##### MATERIAL PROVIDED

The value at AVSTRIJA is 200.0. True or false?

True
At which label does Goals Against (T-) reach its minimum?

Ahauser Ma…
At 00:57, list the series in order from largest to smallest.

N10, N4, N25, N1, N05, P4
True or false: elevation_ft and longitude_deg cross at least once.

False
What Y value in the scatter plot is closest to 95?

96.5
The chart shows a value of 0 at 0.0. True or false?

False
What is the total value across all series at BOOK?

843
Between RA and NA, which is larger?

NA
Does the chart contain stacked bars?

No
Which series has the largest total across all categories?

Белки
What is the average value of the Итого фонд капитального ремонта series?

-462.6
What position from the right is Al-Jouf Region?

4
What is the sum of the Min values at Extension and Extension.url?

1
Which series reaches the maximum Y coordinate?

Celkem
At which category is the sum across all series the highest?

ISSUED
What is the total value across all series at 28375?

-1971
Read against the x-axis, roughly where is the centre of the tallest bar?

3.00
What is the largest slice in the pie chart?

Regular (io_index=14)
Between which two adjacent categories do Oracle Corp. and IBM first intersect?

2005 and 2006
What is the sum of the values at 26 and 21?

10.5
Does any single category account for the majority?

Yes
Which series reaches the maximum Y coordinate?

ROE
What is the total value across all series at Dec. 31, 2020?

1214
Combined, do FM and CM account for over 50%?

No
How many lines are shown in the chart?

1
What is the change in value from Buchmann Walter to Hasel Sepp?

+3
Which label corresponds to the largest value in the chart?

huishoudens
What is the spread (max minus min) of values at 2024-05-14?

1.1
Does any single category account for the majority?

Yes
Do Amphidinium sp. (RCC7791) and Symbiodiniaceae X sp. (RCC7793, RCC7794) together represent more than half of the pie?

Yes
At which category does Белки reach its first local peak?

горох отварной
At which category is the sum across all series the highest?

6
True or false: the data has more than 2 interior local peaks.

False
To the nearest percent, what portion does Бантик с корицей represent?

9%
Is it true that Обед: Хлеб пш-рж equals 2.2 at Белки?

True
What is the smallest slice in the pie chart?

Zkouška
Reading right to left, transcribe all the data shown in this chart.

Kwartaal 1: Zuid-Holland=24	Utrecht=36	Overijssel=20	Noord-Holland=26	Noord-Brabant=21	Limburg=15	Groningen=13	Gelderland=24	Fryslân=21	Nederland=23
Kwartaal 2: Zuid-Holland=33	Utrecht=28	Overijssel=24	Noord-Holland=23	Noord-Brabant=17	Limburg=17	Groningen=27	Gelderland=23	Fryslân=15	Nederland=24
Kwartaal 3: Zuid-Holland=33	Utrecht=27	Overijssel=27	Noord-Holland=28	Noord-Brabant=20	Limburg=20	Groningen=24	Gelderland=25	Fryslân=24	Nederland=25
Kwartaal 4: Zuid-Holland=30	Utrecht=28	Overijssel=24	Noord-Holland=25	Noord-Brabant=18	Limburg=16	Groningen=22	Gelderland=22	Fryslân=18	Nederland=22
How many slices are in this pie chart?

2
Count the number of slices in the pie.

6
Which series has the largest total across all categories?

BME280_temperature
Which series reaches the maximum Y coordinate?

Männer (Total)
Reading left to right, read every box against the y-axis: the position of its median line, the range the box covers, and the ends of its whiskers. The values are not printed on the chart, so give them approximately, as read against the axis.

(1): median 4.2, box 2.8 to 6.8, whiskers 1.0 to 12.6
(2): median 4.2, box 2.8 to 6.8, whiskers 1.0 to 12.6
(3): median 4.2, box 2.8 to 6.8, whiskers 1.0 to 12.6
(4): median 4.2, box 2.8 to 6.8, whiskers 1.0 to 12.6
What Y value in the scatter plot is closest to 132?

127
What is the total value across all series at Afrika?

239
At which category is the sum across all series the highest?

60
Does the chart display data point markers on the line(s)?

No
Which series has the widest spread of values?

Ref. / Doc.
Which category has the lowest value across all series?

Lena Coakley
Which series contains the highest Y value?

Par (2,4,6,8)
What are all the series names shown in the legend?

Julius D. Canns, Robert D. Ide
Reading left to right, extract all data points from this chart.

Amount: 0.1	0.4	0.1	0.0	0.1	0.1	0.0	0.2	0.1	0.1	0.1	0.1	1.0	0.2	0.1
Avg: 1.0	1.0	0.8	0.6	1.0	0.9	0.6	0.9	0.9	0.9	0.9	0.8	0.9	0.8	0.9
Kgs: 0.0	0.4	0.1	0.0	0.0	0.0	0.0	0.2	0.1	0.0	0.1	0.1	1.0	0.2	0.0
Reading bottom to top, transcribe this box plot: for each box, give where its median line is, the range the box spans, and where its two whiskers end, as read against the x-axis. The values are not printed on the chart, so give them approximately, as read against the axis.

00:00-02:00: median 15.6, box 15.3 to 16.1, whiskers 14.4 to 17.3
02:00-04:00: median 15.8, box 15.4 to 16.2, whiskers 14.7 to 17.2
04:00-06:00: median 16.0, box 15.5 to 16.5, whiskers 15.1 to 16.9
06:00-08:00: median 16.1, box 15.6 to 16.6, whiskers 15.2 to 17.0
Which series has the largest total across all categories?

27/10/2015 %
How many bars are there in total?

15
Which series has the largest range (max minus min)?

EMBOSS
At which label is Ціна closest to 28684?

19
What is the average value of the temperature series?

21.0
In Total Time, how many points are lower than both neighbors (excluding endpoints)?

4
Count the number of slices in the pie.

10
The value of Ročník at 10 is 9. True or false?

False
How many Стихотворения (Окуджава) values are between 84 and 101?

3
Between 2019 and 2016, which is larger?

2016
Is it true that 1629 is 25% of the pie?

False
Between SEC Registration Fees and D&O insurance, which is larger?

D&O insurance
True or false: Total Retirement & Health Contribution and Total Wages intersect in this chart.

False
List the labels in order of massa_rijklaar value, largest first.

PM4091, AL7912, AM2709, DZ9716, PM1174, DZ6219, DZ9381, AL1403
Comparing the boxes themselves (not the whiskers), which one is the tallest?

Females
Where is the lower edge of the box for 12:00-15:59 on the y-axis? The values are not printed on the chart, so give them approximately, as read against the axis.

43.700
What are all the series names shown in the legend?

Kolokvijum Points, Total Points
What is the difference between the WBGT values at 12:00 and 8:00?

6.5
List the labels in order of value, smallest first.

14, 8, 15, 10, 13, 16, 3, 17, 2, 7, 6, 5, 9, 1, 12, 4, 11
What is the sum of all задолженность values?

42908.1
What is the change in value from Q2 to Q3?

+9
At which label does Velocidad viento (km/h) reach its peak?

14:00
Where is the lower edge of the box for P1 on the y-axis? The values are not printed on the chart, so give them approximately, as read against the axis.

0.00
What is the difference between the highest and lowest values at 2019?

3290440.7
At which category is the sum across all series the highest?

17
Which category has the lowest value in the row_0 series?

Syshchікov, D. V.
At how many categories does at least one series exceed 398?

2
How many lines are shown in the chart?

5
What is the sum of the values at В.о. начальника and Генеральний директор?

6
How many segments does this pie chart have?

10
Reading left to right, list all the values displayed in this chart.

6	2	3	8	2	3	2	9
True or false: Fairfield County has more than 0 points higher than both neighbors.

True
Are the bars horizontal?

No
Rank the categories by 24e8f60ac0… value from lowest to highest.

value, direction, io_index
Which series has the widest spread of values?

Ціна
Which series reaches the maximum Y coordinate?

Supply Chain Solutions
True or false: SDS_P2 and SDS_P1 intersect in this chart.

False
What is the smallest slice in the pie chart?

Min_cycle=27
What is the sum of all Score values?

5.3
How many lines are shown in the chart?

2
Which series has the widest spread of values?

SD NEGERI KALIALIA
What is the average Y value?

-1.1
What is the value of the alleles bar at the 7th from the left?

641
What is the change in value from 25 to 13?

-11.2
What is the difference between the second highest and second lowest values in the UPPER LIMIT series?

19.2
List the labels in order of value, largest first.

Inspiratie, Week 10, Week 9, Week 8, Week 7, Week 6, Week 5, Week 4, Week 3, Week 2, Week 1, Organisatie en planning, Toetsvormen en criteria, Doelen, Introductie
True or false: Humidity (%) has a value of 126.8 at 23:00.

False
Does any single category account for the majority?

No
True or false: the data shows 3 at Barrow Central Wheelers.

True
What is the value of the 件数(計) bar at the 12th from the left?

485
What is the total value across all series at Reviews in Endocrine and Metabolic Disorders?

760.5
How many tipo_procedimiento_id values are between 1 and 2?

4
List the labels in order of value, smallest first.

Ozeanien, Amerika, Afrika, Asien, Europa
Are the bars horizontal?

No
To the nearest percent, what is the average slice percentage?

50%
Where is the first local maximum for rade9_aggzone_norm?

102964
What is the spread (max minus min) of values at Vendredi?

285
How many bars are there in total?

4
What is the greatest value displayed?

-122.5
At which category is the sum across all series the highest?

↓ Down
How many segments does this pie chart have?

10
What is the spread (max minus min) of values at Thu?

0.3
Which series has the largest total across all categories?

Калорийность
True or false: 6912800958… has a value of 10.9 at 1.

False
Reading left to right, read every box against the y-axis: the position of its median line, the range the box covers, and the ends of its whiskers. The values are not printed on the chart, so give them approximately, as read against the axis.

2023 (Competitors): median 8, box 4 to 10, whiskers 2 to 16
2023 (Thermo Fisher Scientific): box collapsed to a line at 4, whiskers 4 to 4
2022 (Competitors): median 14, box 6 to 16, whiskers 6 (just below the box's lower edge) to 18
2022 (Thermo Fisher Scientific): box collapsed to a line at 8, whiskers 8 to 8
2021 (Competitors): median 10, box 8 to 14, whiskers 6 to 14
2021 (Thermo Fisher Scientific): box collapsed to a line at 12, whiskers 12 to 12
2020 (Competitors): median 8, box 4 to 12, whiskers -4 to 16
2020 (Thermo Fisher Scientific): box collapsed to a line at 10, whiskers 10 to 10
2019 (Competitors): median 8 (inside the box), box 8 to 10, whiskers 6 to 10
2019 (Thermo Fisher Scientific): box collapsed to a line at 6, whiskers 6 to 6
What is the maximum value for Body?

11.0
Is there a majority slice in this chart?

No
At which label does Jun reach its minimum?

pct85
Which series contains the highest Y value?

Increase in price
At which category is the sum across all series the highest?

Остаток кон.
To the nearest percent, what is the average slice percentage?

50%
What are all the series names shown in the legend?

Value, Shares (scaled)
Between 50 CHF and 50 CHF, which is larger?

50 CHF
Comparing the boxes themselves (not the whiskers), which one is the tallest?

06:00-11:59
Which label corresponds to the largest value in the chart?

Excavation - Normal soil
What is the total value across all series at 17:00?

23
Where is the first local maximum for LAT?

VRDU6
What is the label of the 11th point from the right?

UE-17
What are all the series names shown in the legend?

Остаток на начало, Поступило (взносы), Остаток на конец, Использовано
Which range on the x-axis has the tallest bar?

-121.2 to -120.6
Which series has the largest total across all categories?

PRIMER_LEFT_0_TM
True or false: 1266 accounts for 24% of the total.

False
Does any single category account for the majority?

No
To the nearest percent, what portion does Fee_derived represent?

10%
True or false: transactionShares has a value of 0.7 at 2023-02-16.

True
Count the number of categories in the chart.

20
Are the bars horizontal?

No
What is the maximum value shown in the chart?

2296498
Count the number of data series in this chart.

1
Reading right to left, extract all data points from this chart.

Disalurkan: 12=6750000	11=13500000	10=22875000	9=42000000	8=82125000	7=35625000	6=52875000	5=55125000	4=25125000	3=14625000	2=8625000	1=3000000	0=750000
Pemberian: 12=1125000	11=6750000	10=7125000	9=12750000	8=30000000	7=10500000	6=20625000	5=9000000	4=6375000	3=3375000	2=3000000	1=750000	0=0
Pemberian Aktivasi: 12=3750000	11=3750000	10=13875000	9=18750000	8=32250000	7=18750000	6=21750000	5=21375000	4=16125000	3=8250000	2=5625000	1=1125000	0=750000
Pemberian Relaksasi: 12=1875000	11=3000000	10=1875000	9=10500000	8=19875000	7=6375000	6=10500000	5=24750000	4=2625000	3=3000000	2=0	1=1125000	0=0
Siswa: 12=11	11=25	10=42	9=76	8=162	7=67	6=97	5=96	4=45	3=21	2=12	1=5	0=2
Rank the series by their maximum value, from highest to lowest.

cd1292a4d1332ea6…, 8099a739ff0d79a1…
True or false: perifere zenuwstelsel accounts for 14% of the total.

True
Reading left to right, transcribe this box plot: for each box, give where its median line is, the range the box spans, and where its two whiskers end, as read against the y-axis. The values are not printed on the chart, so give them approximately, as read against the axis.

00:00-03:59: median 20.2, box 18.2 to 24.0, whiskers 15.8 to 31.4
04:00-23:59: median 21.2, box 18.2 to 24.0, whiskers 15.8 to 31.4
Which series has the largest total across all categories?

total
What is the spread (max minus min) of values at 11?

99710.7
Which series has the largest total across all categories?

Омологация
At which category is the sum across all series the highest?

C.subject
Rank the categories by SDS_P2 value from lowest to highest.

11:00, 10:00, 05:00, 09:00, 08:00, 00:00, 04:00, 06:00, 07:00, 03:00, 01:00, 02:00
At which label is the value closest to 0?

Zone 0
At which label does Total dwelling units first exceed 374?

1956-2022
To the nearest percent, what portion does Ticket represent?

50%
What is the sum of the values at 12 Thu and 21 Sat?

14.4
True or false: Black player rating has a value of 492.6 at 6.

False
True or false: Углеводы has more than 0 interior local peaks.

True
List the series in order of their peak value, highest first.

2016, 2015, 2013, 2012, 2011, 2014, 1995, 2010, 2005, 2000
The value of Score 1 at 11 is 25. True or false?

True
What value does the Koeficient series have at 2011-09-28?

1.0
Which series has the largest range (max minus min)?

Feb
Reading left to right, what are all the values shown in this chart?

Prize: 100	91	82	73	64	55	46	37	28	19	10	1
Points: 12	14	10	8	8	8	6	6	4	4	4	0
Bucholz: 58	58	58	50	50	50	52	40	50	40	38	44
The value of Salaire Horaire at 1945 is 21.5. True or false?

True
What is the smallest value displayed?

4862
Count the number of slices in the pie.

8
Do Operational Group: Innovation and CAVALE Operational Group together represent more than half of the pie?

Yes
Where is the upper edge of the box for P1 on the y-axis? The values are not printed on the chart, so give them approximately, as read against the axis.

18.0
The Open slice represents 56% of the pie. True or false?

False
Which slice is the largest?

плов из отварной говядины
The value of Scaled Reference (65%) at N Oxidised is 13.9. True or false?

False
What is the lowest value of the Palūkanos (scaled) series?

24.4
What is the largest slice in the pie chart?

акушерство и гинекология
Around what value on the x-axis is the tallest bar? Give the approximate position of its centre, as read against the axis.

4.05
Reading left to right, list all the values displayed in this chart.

##########

• _EXERCISE GOAL_: Please repeat the material above from the line with "Excavation - Normal soil" to the line with "Reading right to left, extract", copying every line exactly as it stands.

• _TASK SOLUTION_:
Excavation - Normal soil
What is the total value across all series at 17:00?

23
Where is the first local maximum for LAT?

VRDU6
What is the label of the 11th point from the right?

UE-17
What are all the series names shown in the legend?

Остаток на начало, Поступило (взносы), Остаток на конец, Использовано
Which range on the x-axis has the tallest bar?

-121.2 to -120.6
Which series has the largest total across all categories?

PRIMER_LEFT_0_TM
True or false: 1266 accounts for 24% of the total.

False
Does any single category account for the majority?

No
To the nearest percent, what portion does Fee_derived represent?

10%
True or false: transactionShares has a value of 0.7 at 2023-02-16.

True
Count the number of categories in the chart.

20
Are the bars horizontal?

No
What is the maximum value shown in the chart?

2296498
Count the number of data series in this chart.

1
Reading right to left, extract all data points from this chart.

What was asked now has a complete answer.